Par ailleurs, avec le développement des moyens de transport et de communication, les artisans et commerçants qui se fournissaient en matière première et vendaient leurs productions dans un périmètre restreint -le territoire- ont vu leurs espaces d’approvisionnement en matière première et de vente de leurs productions s’élargir. Cette situation s’est particulièrement et essentiellement développée avec le colonialisme (fin XIXe / mi-XXe siècle).
A partir des années 1960, l’agriculture s’est industrialisée et les marchés se sont ouverts au-delà des frontières. L’ensemble des produits de subsistance ont suivi la même évolution.

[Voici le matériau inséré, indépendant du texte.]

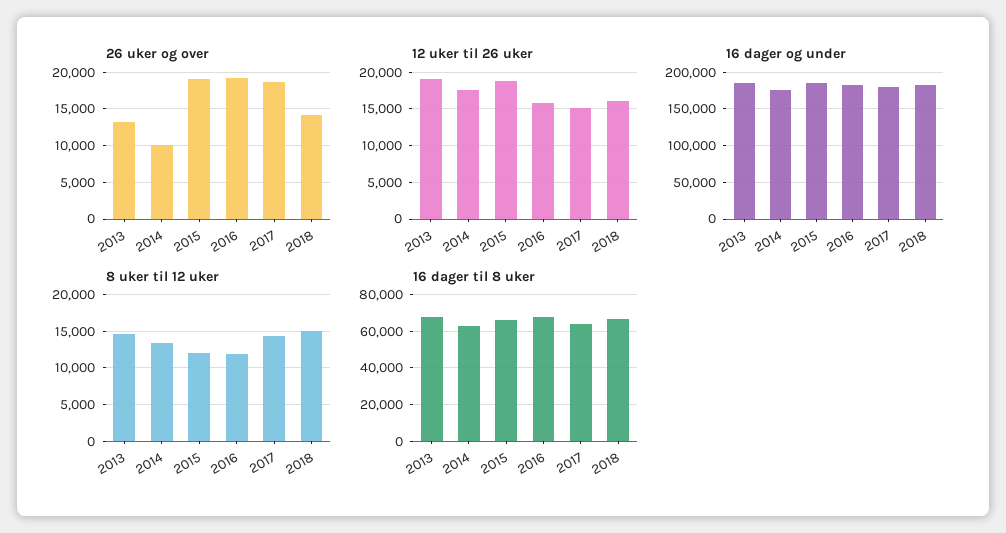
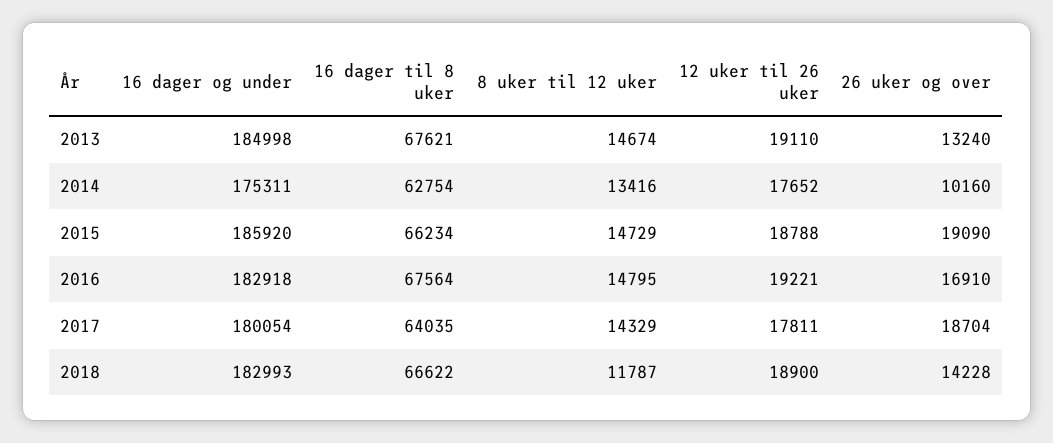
26 uker og over, 2016: 19000 -> 16910
12 uker til 26 uker, 2016: 16000 -> 19221
12 uker til 26 uker, 2017: 15000 -> 17811
12 uker til 26 uker, 2018: 16000 -> 18900
8 uker til 12 uker, 2015: 12000 -> 14729
8 uker til 12 uker, 2016: 12000 -> 14795
8 uker til 12 uker, 2018: 15000 -> 11787

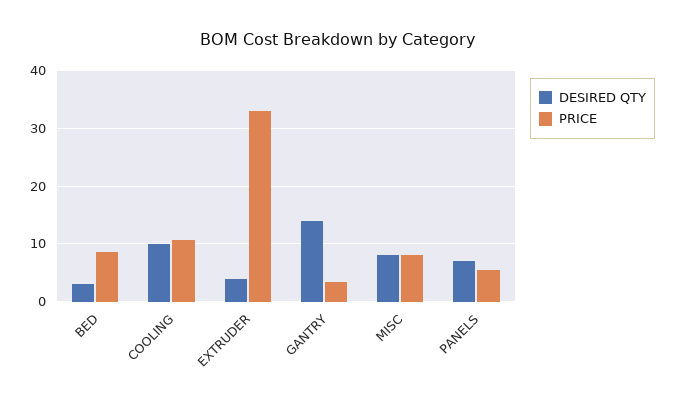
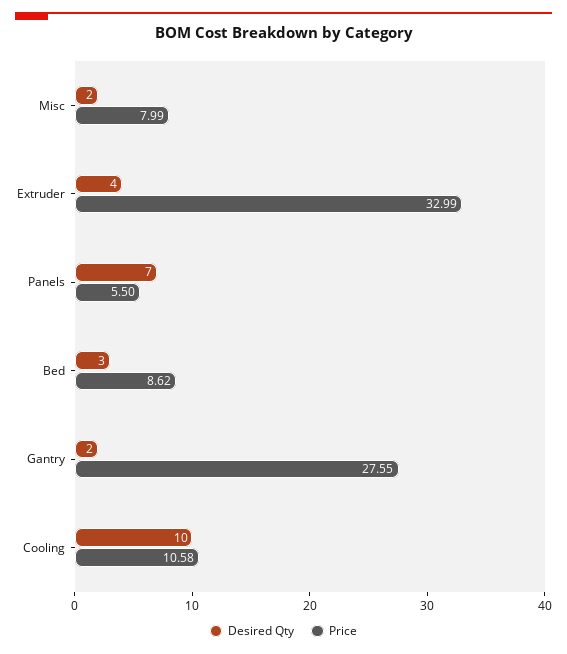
DESIRED QTY, GANTRY: 14 -> 2
PRICE, GANTRY: 4 -> 27.55
DESIRED QTY, MISC: 8 -> 2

Les femmes ont été peu à peu amenées à travailler en dehors de chez elles grâce à la consommation de biens appelés à faciliter les tâches ménagères et à leur libérer du temps. La cellule familiale s’est concentrée en une « cellule nucléaire » (parents / enfants) où la satisfaction des moyens de subsistance a été déléguée totalement à des ressources extérieures.

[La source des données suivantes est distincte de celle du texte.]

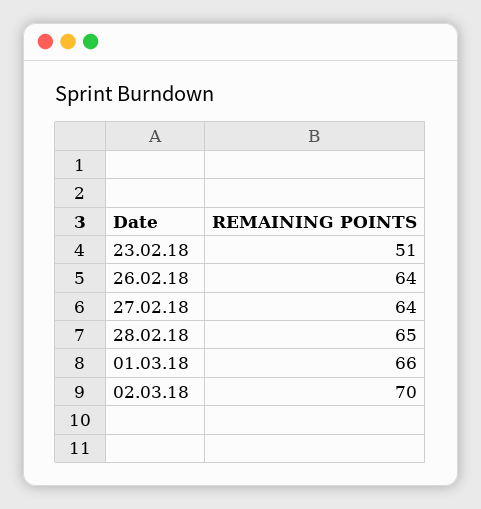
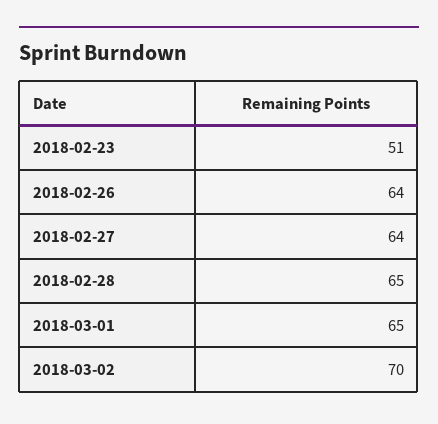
01.03.18: 66 -> 65

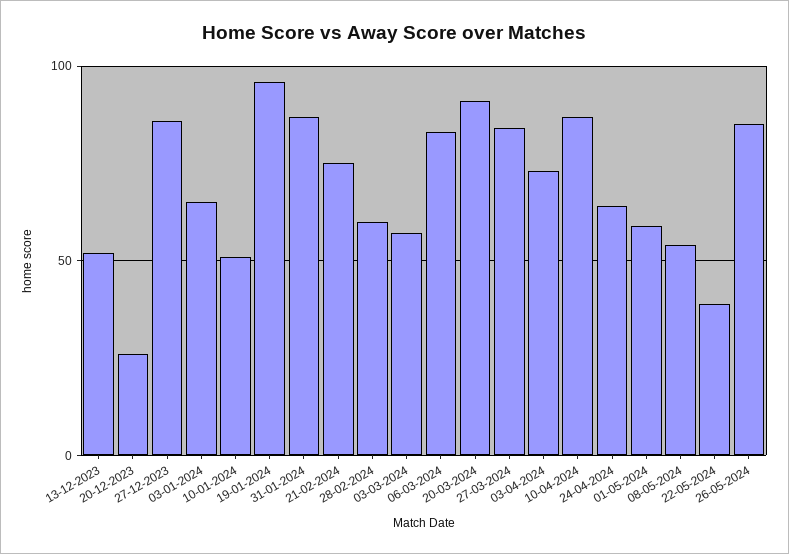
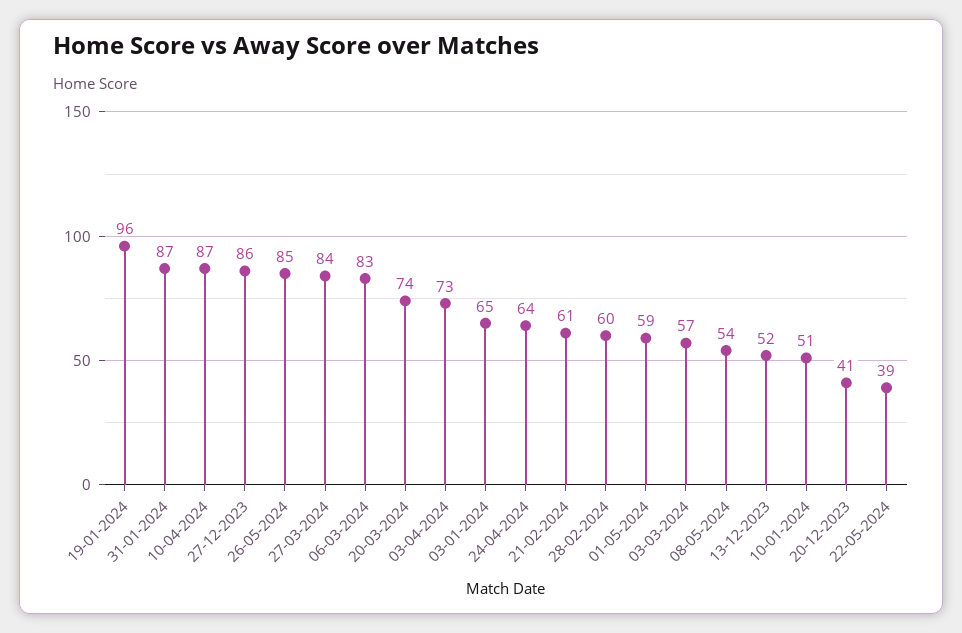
20-12-2023: 25 -> 41
21-02-2024: 75 -> 61
20-03-2024: 90 -> 74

Cette dépossession du quotidien s’est accentuée ces dernières décennies où le périmètre de production et de consommation est devenu mondial et où chacun ignore qui a fait pousser et comment a poussé la salade qu’il déguste à table, comment et qui a fabriqué la table sur laquelle il mange, d’où vient le bois de sa table, où a poussé le coton de ses habits et qui a les a fabriqué…

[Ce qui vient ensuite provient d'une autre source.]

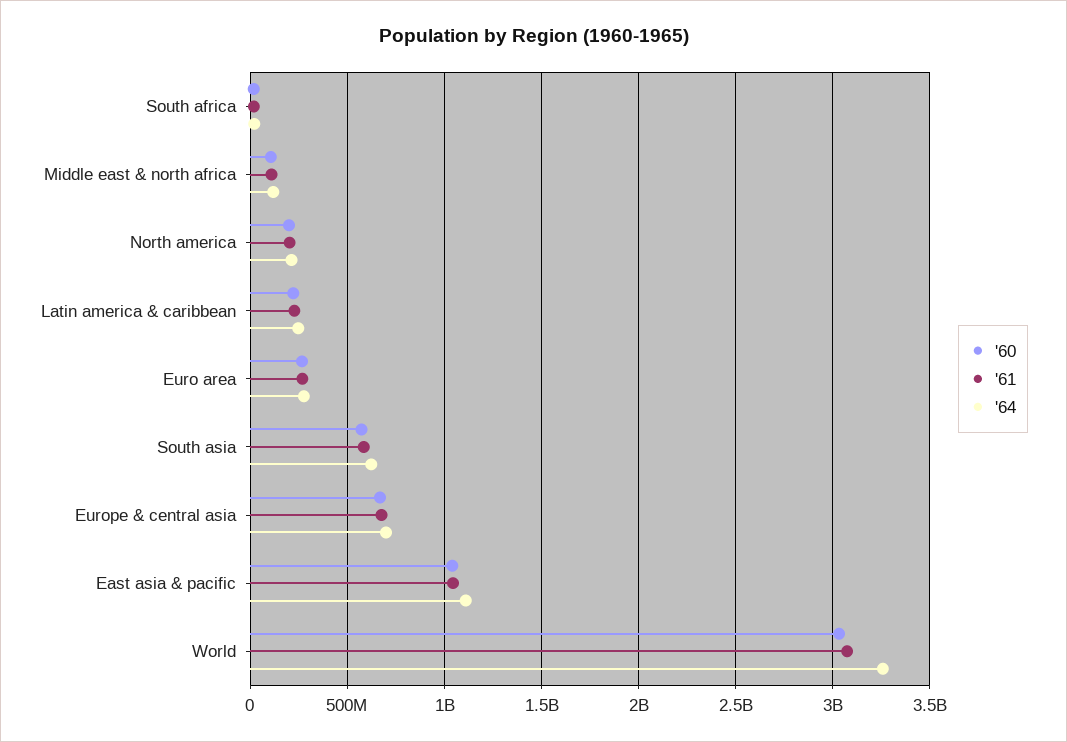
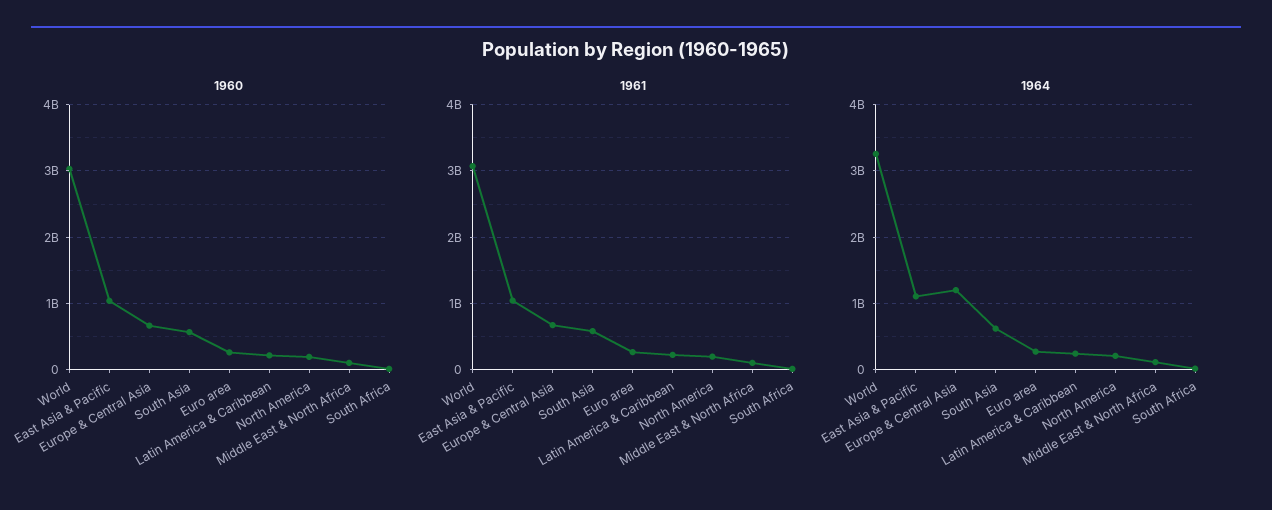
'64, Europe & central asia: 700000000 -> 1200000000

Cette évolution a totalement et profondément transformé toutes les sociétés, uniformisant et anonymisant le quotidien de chacun, transformant les personnes en consommateurs éloignés des lieux et des personnes produisant les biens du quotidien.
Face à cette perte d’autonomie, il a existé des mouvements de retours à la terre dans les années 1970 où des individus ont essayé de reproduire des mises en commun des savoir-faire et des connaissances. Ces mouvements ont évolué, perduré ou pas selon les modes de fonctionnement adoptés.
Avec l’épidémie de Covid, il y a eu récemment une prise de conscience du manque d’autonomie alimentaire notamment et des risques de pénurie d’aliments, de matières premières ou d’énergies lors de crises. La guerre en Ukraine démontre actuellement les conséquences d’une telle dépendance pour une production située loin du lieu du besoin (exemple : huile de tournesol ; gaz…). Le phénomène de « néo-ruralité » a explosé durant cette crise, traduisant un besoin de se rapprocher de la nature, des lieux de production de la nourriture. Mais s’installer à la campagne pour télé-travailler n’est pas la solution pour retrouver la maîtrise de sa subsistance.
Les alternatives de vie étudiées par Geneviève Pruvost : communautés de vie, villages reconstruits, ZAD, éco-logis, vie en autarcie, montrent une large variété de recherches de solutions possibles. La réussite des projets reste cependant liée à une forte motivation, une indispensable mise en commun d’objectifs et de comportements. La difficulté principale est aussi la disponibilité des terres agricoles. Mais ces zones de vie « autres », bien que multiples et réparties sur tout le territoire national, restent assez minoritaires. Le système des Amap prouve cependant qu’il est possible de « se réapproprier ses moyens de subsistance » en créant un lien direct entre les consommateurs et les producteurs dans un périmètre local.